**TASK BRIEF:** Pull out every line in the data that has the string "bold" in it.

Saved entries

━━━━━━━━━━━━━━━━━━━━━━━━━━━━━━

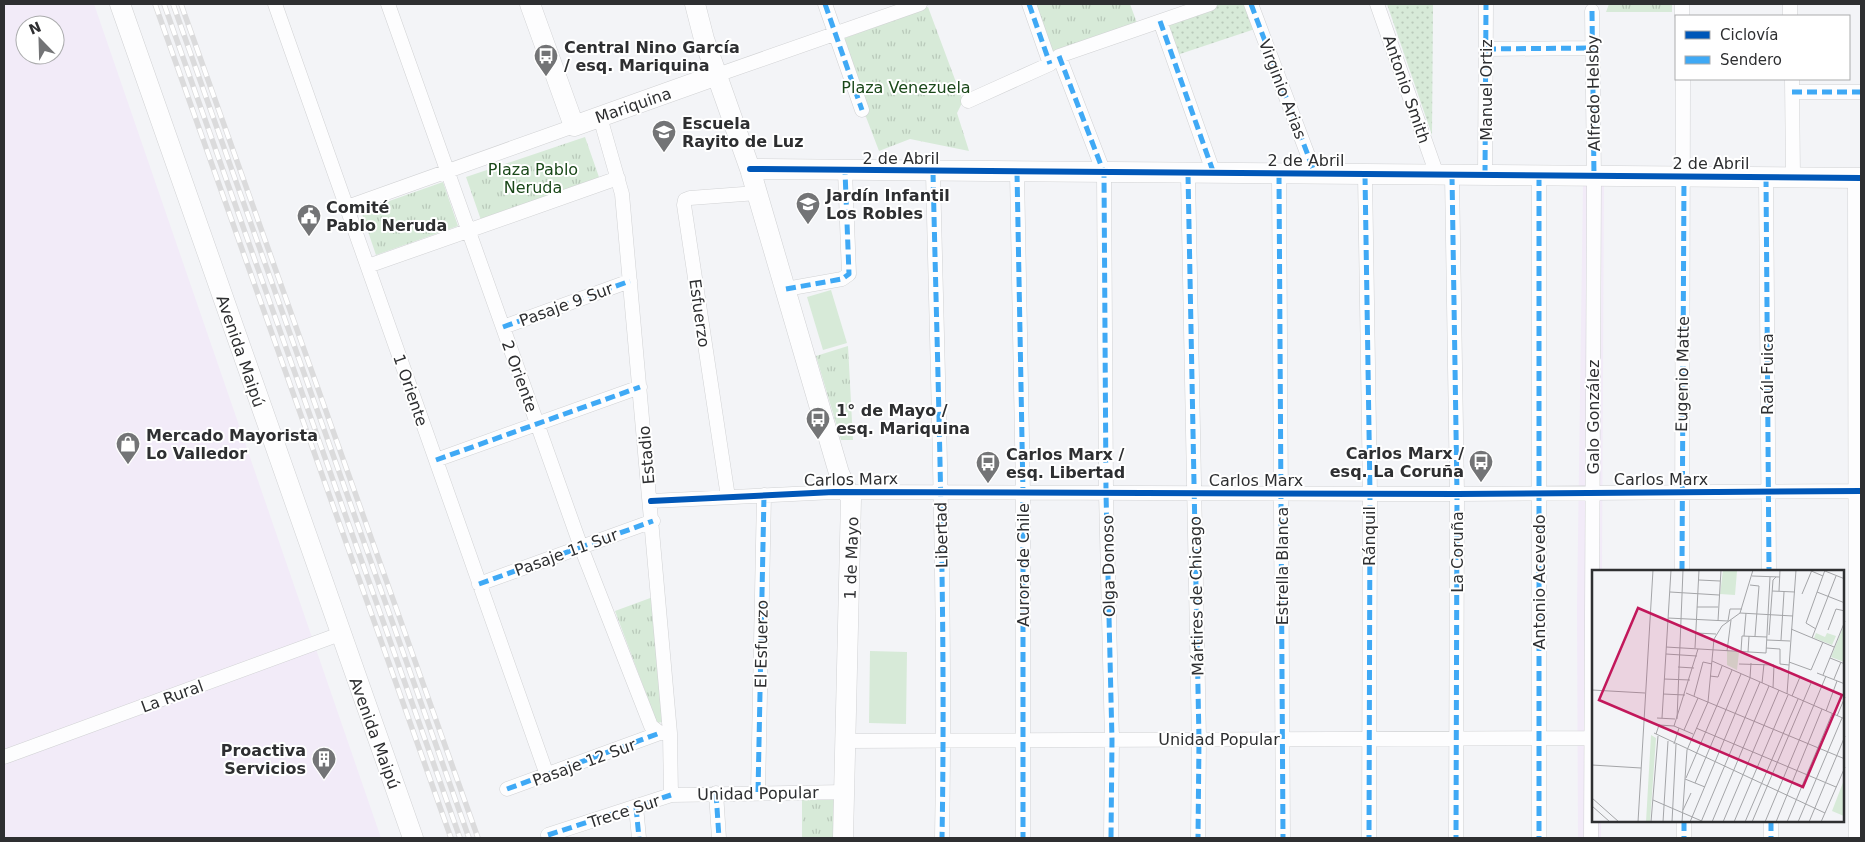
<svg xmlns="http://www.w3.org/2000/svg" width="1865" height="842" viewBox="0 0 1865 842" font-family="'DejaVu Sans',sans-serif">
<defs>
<pattern id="grass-dots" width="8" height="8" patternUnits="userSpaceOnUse" patternTransform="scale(1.25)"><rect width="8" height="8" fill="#d7ead8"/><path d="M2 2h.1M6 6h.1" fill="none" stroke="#b9c9ba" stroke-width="1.8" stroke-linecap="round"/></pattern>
<pattern id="park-tufts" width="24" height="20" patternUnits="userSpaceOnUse" patternTransform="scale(1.25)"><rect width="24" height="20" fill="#d7ead8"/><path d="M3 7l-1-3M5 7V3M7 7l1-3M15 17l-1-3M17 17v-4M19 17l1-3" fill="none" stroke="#b9c9ba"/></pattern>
</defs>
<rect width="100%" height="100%" fill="#f3f4f7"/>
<!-- commercial -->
<path fill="#f2ebf8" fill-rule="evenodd" d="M4,4h90l287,834h-377zM25,25h30v30h-30z
M1583,184l21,1 -2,386h-8v250h7v17h-23l-1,-230z"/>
<!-- grass -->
<path fill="url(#grass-dots)" d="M1216,4h30l9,25 -78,26 -12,-33z
M1387,4h46l-1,131z"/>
<!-- park -->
<path fill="url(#park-tufts)" d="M1036,4h94l7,19 -84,31z
M1609,4h63v8h-66z
M928,7l35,94 -6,12 12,38 -59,-12 -31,12 -42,-110z
M585,137l15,43 -119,40 -15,-43z
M443,182l15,44 -82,29 -15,-44z
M848,346l5,94h-12l-25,-84z
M653,597l9,125 -5,1 -42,-112z
M802,800h33l-1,38h-32z"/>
<!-- pitch -->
<path fill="#d7ead8" d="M831,290l16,53 -24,7 -16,-53z
M870,651l37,1 -1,72 -37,-1z"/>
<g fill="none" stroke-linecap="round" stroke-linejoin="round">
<defs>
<path id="street" d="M275,4l272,771
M388,4l193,543 70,179 9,7h10
M825,4l37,106
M1029,4l21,60
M1251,4l64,170
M1377,4l60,171
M1682,4v12
M1790,4v12
M1160,21l54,153
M1486,49l106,-1
M1059,56l45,117 2,320 6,247 -1,98
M717,75l203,-71
M1792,79l1,98
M1792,92h69
M968,101l82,-37 9,-8 151,-52
M600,117l22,77 48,539 1,62
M933,172c5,222 13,444 9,666
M1017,172l6,321v345
M1188,174l11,566 -1,98
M1279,174l4,664
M1365,175l5,319 -1,344
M1452,175l5,319 -1,344
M1485,175l1,-171
M1539,176v662
M1766,177l3,394
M1855,178l1,660
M347,207l227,-81
M368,266l250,-88
M786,289l56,-10 7,-5 -4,-103
M503,327l127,-46
M436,460l204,-73
M728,497l-44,-292 1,-5 5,-2 67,-5
M651,501l183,-9 623,2 404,-3
M1682,571l1,-492
M479,584l174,-63
M845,741l749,-3
M4,757l336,-123
M507,789l153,-56
M758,792l6,-297
M716,793l3,45
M636,807l3,31
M1684,821v17
M1771,821v17
M549,838l-1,-3 123,-40 173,-3
M1591,838l3,-662 -2,-165"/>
<path id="secondary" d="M120,4l293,834
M530,4l44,122 143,-51
M695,4l9,35 46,130 89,304 12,26 -8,339
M750,169l1111,9"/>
</defs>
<!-- street casing -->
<use href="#street" stroke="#d1d2d4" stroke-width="15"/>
<!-- secondary casing -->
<use href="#secondary" stroke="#d1d2d4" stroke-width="21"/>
<!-- street -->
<use href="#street" stroke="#fdfdfe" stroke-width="14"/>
<!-- secondary -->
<use href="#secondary" stroke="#fdfdfe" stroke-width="20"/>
<defs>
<path id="rail" d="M155,4l296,834
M164,4l296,834
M173,4l296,834
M181,4l297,834"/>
</defs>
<!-- rail casing -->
<use href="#rail" stroke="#dbdbdc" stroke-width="5.5"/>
<!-- rail -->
<use href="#rail" stroke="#fff" stroke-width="4" stroke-dasharray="11" stroke-linecap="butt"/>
<!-- quiet -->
<path stroke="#3fa9f5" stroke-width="5" stroke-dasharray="10 5" stroke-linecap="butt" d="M825,4l37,106
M1029,4l21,60
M1251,4l64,170
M1592,11l2,165
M1160,21l54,153
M1486,49l106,-1
M1059,56l45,117 2,320 6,247 -1,98
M1792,92h69
M933,172c5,222 13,444 9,666
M1017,172l6,321v345
M1188,174l11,566 -1,98
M1279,174l4,664
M1365,175l5,319 -1,344
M1452,175l5,319 -1,344
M1485,175l1,-171
M1539,176v662
M1766,177l3,394
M786,289l56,-10 7,-5 -4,-103
M503,327l127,-46
M436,460l204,-73
M1682,571l2,-394
M479,584l174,-63
M507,789l153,-56
M758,792l6,-297
M716,793l3,45
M636,807l3,31
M1684,821v17
M1771,821v17
M548,835l123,-40"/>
<defs>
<path id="cycleway" d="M750,169l1111,9
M651,501l183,-9 623,2 404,-3"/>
</defs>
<!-- cycleway casing -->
<use href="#cycleway" stroke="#fff" stroke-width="9"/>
<!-- cycleway -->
<use href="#cycleway" stroke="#0057b8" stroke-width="6"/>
</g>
<!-- icons -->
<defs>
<symbol id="bus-pin" viewBox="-11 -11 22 30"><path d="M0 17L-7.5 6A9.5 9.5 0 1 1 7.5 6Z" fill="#737476" stroke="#fff"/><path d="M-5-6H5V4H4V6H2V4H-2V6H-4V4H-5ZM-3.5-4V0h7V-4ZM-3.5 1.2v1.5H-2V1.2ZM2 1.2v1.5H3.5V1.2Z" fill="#fff"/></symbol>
<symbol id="school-pin" viewBox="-11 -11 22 30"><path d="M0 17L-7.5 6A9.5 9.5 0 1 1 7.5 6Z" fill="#737476" stroke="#fff"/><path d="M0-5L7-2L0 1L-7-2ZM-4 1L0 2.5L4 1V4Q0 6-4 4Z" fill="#fff"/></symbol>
<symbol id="civic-pin" viewBox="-11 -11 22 30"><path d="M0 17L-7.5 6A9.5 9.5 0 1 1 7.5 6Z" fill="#737476" stroke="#fff"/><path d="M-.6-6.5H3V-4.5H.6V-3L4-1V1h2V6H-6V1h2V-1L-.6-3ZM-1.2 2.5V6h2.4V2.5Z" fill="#fff"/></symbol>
<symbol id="shop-pin" viewBox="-11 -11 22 30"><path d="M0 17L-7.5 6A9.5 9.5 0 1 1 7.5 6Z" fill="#737476" stroke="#fff"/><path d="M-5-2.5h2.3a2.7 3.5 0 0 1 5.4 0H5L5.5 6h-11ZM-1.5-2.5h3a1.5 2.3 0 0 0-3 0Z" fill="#fff"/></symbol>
<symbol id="building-pin" viewBox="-11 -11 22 30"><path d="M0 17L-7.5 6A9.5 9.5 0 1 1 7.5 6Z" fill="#737476" stroke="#fff"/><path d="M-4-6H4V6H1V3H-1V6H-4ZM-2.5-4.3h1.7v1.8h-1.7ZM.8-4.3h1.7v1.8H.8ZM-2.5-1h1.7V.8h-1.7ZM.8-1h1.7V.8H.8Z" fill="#fff"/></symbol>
</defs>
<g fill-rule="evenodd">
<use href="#bus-pin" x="532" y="42" width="28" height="38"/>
<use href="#school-pin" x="650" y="118" width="28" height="38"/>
<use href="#school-pin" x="794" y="190" width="28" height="38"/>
<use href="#civic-pin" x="295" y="202" width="28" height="38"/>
<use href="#bus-pin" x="804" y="405" width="28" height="38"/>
<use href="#shop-pin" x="114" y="430" width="28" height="38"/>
<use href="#bus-pin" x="1467" y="448" width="28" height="38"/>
<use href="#bus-pin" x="974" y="449" width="28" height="38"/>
<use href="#building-pin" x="310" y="745" width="28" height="38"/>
</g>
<g text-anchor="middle" stroke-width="4" stroke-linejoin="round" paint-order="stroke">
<!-- poi labels -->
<g font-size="16" font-weight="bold" fill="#2e2f31" stroke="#fff" text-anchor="start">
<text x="564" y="53">Central Nino García<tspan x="564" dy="18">/ esq. Mariquina</tspan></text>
<text x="682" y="129">Escuela<tspan x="682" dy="18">Rayito de Luz</tspan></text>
<text x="826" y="201">Jardín Infantil<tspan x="826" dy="18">Los Robles</tspan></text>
<text x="326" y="213">Comité<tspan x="326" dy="18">Pablo Neruda</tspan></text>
<text x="836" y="416">1° de Mayo /<tspan x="836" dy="18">esq. Mariquina</tspan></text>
<text x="146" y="441">Mercado Mayorista<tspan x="146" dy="18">Lo Valledor</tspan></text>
<text x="1464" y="459" text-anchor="end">Carlos Marx /<tspan x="1464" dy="18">esq. La Coruña</tspan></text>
<text x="1006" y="460">Carlos Marx /<tspan x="1006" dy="18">esq. Libertad</tspan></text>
<text x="306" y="756" text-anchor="end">Proactiva<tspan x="306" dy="18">Servicios</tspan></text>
</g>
<!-- park labels -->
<g font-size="16" fill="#1a4819" stroke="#fff">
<text x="906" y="93">Plaza Venezuela</text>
<text x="533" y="175">Plaza Pablo<tspan x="533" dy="18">Neruda</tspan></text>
</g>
<!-- street labels -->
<g font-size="16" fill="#2e2f31" stroke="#fff">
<text transform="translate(1283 89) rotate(69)" y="6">Virginio Arias</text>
<text transform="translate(1407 89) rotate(71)" y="6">Antonio Smith</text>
<text transform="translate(1486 90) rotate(-90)" y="6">Manuel Ortiz</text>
<text transform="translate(1593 93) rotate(-91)" y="6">Alfredo Helsby</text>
<text transform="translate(633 105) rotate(-19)" y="6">Mariquina</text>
<text x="901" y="164">2 de Abril</text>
<text x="1306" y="166">2 de Abril</text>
<text x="1711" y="169">2 de Abril</text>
<text transform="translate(566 304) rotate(-20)" y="6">Pasaje 9 Sur</text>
<text transform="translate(700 313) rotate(82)" y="6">Esfuerzo</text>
<text transform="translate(241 351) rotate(71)" y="6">Avenida Maipú</text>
<text transform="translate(1682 374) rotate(-89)" y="6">Eugenio Matte</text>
<text transform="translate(1767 374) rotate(-90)" y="6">Raúl Fuica</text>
<text transform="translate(520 376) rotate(70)" y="6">2 Oriente</text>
<text transform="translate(411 390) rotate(71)" y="6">1 Oriente</text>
<text transform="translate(1593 417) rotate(-90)" y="6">Galo González</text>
<text transform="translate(646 455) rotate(-95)" y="6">Estadio</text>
<text transform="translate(851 479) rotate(-1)" y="6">Carlos Marx</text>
<text x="1661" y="485">Carlos Marx</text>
<text x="1256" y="486">Carlos Marx</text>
<text transform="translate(941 535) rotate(-91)" y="6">Libertad</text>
<text transform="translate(1369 536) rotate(-90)" y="6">Ránquil</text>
<text transform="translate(566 552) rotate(-20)" y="6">Pasaje 11 Sur</text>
<text transform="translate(1457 552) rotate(-90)" y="6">La Coruña</text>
<text transform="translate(851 558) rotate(-88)" y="6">1 de Mayo</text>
<text transform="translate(1023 565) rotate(-90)" y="6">Aurora de Chile</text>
<text transform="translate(1108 566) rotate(-91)" y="6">Olga Donoso</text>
<text transform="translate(1282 566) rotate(-90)" y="6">Estrella Blanca</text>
<text transform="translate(1539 582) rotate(-90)" y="6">Antonio Acevedo</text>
<text transform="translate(1196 596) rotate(-91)" y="6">Mártires de Chicago</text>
<text transform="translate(761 644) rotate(-89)" y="6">El Esfuerzo</text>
<text transform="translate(172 696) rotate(-20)" y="6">La Rural</text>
<text transform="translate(375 733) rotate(70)" y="6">Avenida Maipú</text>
<text x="1219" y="745">Unidad Popular</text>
<text transform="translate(584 762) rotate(-20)" y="6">Pasaje 12 Sur</text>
<text transform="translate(758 793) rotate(-1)" y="6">Unidad Popular</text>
<text transform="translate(624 811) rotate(-18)" y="6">Trece Sur</text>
</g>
</g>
<!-- overview -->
<g transform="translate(1592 570)">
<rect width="252" height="252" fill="#f3f4f7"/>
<path d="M224,63l9,4 2,-4 9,3 -4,9 -18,-7zM135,81l12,1 -2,18 -10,-5zM59,165l5,3 -6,84h-4zM252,210v36l-12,-5z" fill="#d7ead8"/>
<path d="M131,0l14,1 -2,24 -15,-1zM252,55v37l-13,-5z" fill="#d7ead8"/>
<path fill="none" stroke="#a4a5a8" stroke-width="1" d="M217,0l14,6M233,1l20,8M160,6l28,1M107,10l21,1M158,15l9,1 -4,50M180,21l23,1M187,21l1,-21M78,22l49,3M225,22l28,11M210,24l10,-24M105,37h21M148,43l53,3M76,48l60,3 2,-12h12M126,51l3,-51M199,59l43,18M224,59l-10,-6 19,-53M236,60l8,-21 9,2M104,63l20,1M177,65l4,-55 3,-3M152,66l2,-23M220,68l24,-62M175,70l23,1M189,70l3,-48M74,77l100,6M103,78l4,-78M174,78l14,1v15l9,1M135,81l4,-31M149,81l1,-15 25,1M156,82l1,-16M174,83l4,-76M74,84l31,2M238,88l15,6M120,91l133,58M197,92l22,8 12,-28M147,94l35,1 -1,23M86,97l16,1M225,103l28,11M231,105l22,-54M118,106l8,1 4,-11M72,109l26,1M242,109l7,-17M170,113l2,-19M0,120l53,3M94,123l159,66M71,124l22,1M195,124l9,-124M102,126l9,-34 9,2M200,126l8,-19M234,141l11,-30M245,146l8,-19M65,148l18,1M70,148l9,-148M85,149l6,-149M82,156l24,-77M104,158l140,59M92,160l14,-32M62,163l171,80M64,164l3,-9 15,1 19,8M82,174l5,-16M0,195l49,3M94,208l46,-108M93,209l20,8M103,213l46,-109M0,228l27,24M61,230l51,22M0,236l18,16M91,240l8,-17M46,252l15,-252M59,252l7,-86M71,252l5,-81M80,252l4,-78M90,252l5,-72 21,-48 6,-63 8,-13 18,-13 13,-43M98,252l60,-144 1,-15M109,252l59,-140M120,252l57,-136M131,252l56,-132M142,252l54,-127M153,252l53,-123M160,252l59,-139M173,252l61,-146M184,252l46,-113M195,252l45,-108M206,252l44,-104M217,252l36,-86M229,252l24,-55"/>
<path fill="#c2185b" fill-opacity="0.15" stroke="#c2185b" stroke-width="2.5" d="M46,38l204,87 -39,92 -204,-87z"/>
<rect width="252" height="252" fill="none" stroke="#2e2f31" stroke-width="2.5"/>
</g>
<!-- border -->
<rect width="1865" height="842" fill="none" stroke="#2e2f31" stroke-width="10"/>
<!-- legend -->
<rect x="1675" y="15" width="175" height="65" fill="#ffffff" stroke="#abacad"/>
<rect x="1685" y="31" width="25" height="8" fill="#0057b8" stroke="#abacad"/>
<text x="1720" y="40" font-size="15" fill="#2e2f31">Ciclovía</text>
<rect x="1685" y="56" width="25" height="8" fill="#3fa9f5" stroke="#abacad"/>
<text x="1720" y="65" font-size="15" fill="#2e2f31">Sendero</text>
<!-- north arrow -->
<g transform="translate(40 40) rotate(337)"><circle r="24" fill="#ffffff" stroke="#abacad"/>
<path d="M0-4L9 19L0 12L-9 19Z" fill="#737476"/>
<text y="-8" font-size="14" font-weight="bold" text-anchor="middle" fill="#2e2f31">N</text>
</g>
</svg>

━━━━━━━━━━━━━━━━━━━━━━━━━━━━━━

**WRITTEN RESPONSE:**
<g font-size="16" font-weight="bold" fill="#2e2f31" stroke="#fff" text-anchor="start">
<text y="-8" font-size="14" font-weight="bold" text-anchor="middle" fill="#2e2f31">N</text>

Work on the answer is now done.